Right now, I’m not personally hunting Reddit/forums day to day yet. I’ve mostly been posting on Instagram, LinkedIn, and Indie Hackers, which I’m realizing are probably better for founder feedback than actual user demand. The real user is probably not reading build-in-public posts — they’re searching or venting when they’re tired, hungry, and annoyed at themselves for ordering food again.
So I think your feed is useful, but I also agree it may be premature if I don’t yet know which thread I’d confidently reply to. I’ll use it more as validation language first, not as a full distribution channel yet.
And yes — I’ll wait for your response after you try the app. That first-use note will probably tell me more than another positioning guess. No review needed at all; I just want to know whether the UI lands around the 6pm decision pain or still feels generic.
App Store again for convenience: https://apps.apple.com/us/app/mealradar/id6782612975
I'd separate the product from the buying trigger. "What should I cook tonight?" is a daily frustration, while saving money and reducing food waste are reasons people justify changing their behavior. Understanding which one actually gets someone to install the app is the bigger positioning question.
This is a really useful distinction. I think you’re right — “what should I cook tonight?” is the daily frustration, while saving money and reducing waste are the justifications people use after the frustration is already there.
So the positioning probably needs to lead with the trigger:
“I have groceries, but deciding what to cook feels like work.”
Then the benefits become:
I’m trying to understand whether the install trigger is strong enough from the first screen/onboarding.
If you’re open to it, could you test the app once and tell me honestly whether it matches that trigger or if it still feels like a generic recipe app? No review needed — just blunt feedback would help a lot.
App Store link: [https://apps.apple.com/us/app/mealradar/id6782612975]
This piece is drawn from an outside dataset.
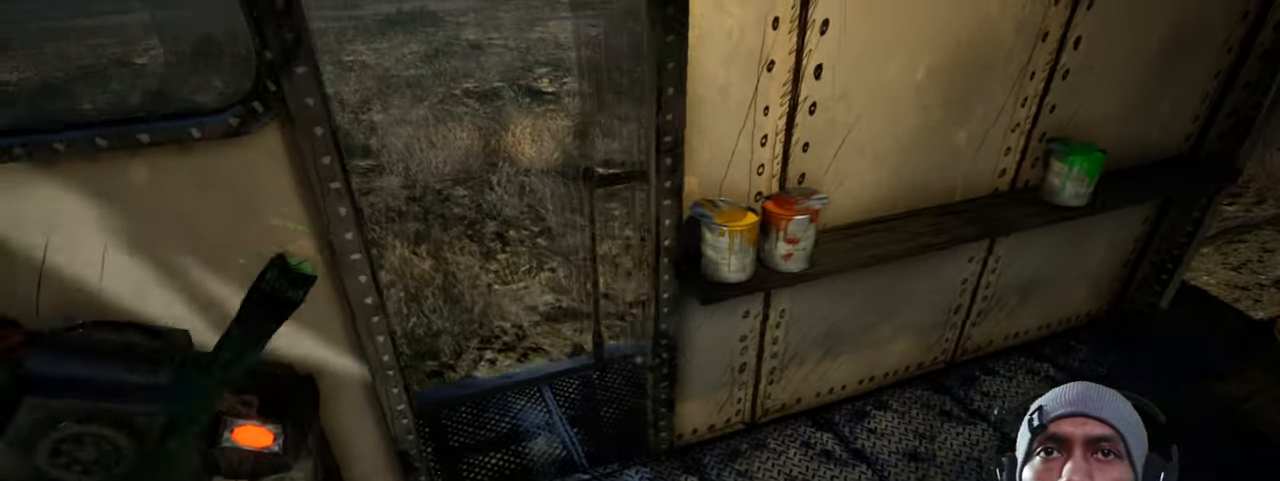
{"keys": ["a", "w"], "mouse": ["left"], "events": [[50, "a", "up"], [484, "a", "down"]]}
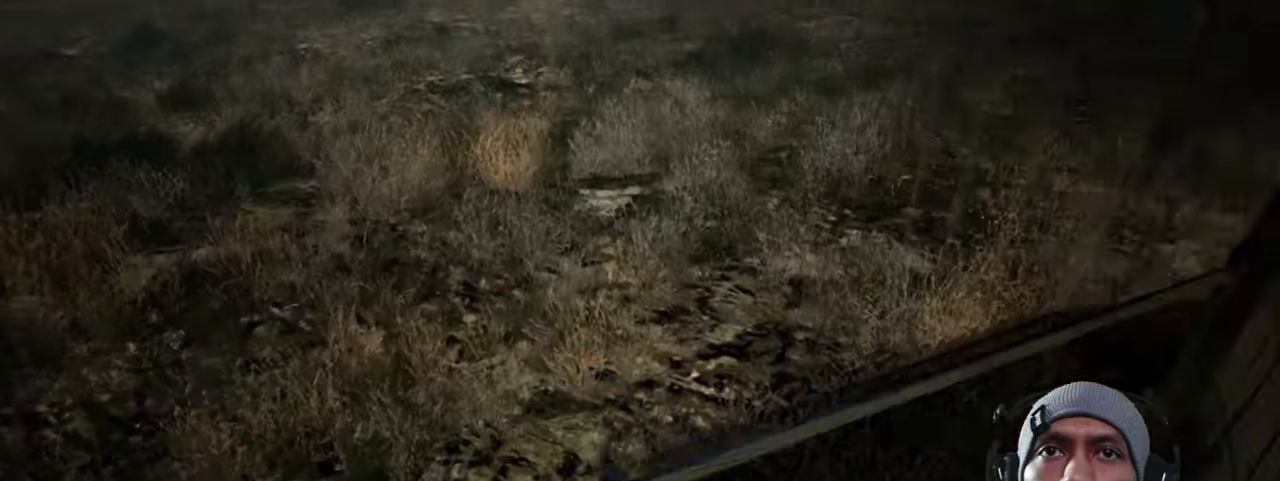
{"keys": [], "mouse": ["left"], "events": [[84, "w", "up"], [150, "a", "up"]]}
I appreciate the invitation.
I haven't tried the app yet, so I don't want to pretend otherwise. My comments so far have been based on the positioning and the way you've described the problem.
I do have a few thoughts about the trigger you described, but I'd rather explain them properly than leave scattered comments in the thread.
If you're open to it, what's the best email to reach you on?
I appreciate this — and totally fair that you haven’t tried it yet.
The trigger thoughts are actually what I need most right now, because I’m realizing the app may not be the main issue. The wording around the pain probably is.
Best email to reach me: [email protected]
Small favor if you’re open to it: could you download it once and test only the first-use/UI flow? No review needed. You get free AI allowances, and no sign-up is required just to test the UI.
App Store: https://apps.apple.com/us/app/mealradar/id6782612975
Even one blunt note like “this feels generic” or “this matches the trigger” would help a lot.